瞳?那一瞬间薛紫夜触电一样抬头,望向极西的昆仑方向。。
““嘿嘿……想你了嘛。”他低声下气地赔笑脸,知道自己目下还是一条砧板上的鱼,“这几天你都去哪里啦?不是说再给我做一次针灸吗?你要再不来——”。
第二天雪就晴了,药师谷的一切,似乎也随着瞳的离开而恢复了平静。。
“睛明穴和承泣穴被封,银针刺入两寸深,瞳却在如此剧痛之下一声不吭。!
“说起来,还得谢谢你的薛谷主呢,”妙水娇笑起来,“托了她的福,沐春风心法被破了,最棘手的妙风已然不足为惧。妙空是个不管事的主儿,明力死了,妙火死了,你废了——剩下的事,真是轻松许多。”。
然而,在刚接触到她后心,掌力将吐的刹那,妙风的脸色苍白,忽然将手掌转下。。
““那就好……”霍展白显然也是舒了口气,侧眼望了望榻上的人,眼里带着一种“看你还玩什么花样”的表情,喃喃道,“这回有些人也该死心了。”。

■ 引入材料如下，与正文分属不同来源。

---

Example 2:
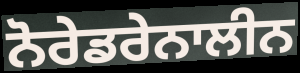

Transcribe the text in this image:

ਨੋਰੇਡਰੇਨਾਲੀਨ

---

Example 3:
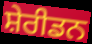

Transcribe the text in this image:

ਸ਼ੇਰੀਡਨ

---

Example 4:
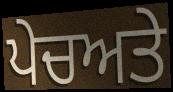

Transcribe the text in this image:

ਪੇਚਅਤੇ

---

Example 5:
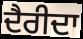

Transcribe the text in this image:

ਦੈਰੀਦਾ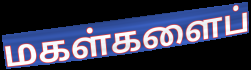
மகள்களைப்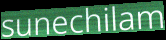
sunechilamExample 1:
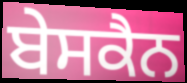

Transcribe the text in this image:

ਬੇਸਕੈਨ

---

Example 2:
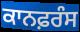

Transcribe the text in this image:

ਕਾਨਫ਼ਰੰਸ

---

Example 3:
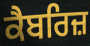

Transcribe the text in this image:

ਕੈਬਰਿਜ਼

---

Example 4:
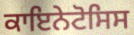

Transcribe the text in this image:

ਕਾਇਨੇਟੋਸਿਸ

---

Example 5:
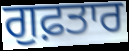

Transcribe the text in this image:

ਗੁਫ਼ਤਾਰ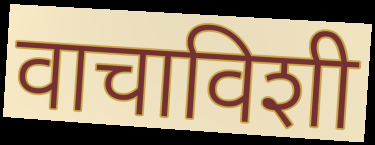
वाचाविशी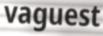
vaguest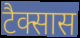
टैक्सास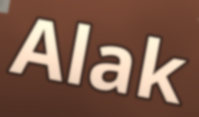
AlakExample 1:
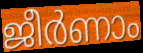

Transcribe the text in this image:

ജീർണാം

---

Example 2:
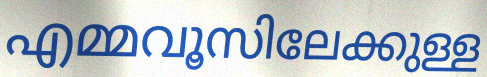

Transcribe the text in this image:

എമ്മവൂസിലേക്കുള്ള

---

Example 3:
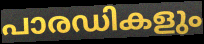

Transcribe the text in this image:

പാരഡികളും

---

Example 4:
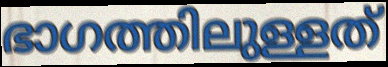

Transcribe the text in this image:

ഭാഗത്തിലുള്ളത്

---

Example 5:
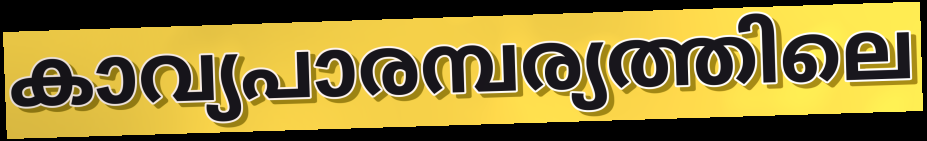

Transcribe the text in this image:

കാവ്യപാരമ്പര്യത്തിലെ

一瞬间,他又有了一种被幻象吞噬的恍惚,连忙强行将它们压了下去。……
黑沉沉的牢狱里忽然透入了风。沉重的铁门无声无息地打开,将外面的一丝雪光投射进来,旁边笼子里的獒犬忽然厉声狂叫起来。
“是是。”卫风行也不生气,只是抱着阿宝连连点头。
霍展白持剑立于梅树下,落英如雪覆了一身,独自默默冥想,摇了摇头。不,还是不行……就算改用这一招“王者东来”,同样也封不住对手最后那舍身的一剑!。
谁?竟然在他没有注意的时候悄然进入了室内。霍展白大惊之下身子立刻向右斜出,抢身去夺放在床头的药囊,右手的墨魂剑已然跃出剑鞘。。

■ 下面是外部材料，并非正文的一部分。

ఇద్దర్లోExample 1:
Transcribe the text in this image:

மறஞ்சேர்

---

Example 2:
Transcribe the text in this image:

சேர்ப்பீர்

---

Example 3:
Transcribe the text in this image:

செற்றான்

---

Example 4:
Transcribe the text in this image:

“霍展白沉默,许久许久,开口:“我会一辈子照顾她。”。
“他抱着头,拼命对抗着脑中那些随着话语不停涌出的画面,急促地呼吸。。
顿了一顿,女子重新娇滴滴地笑了起来,用媚到入骨的语气轻声附耳低语:!
“柳非非是聪明的,明知不可得,所以坦然放开了手——而他自己呢?其实,在雪夜醒来的刹那,他其实已经放开了心里那一根曾以为永生不放的线吧?……”
““嗯?”薛紫夜很不高兴思维被打断,蹙眉,“怎么?”。
她伸出手,轻轻为他拂去肩上落满的雪,忽然间心里有久违了的暖意。。
不同的是,这一次霍展白默默陪在她的身边,撑着伞为她挡住风雪。!
那是他自己做出的选择……不惜欺骗她伤害她,也不肯放弃对自由和权欲的争夺。。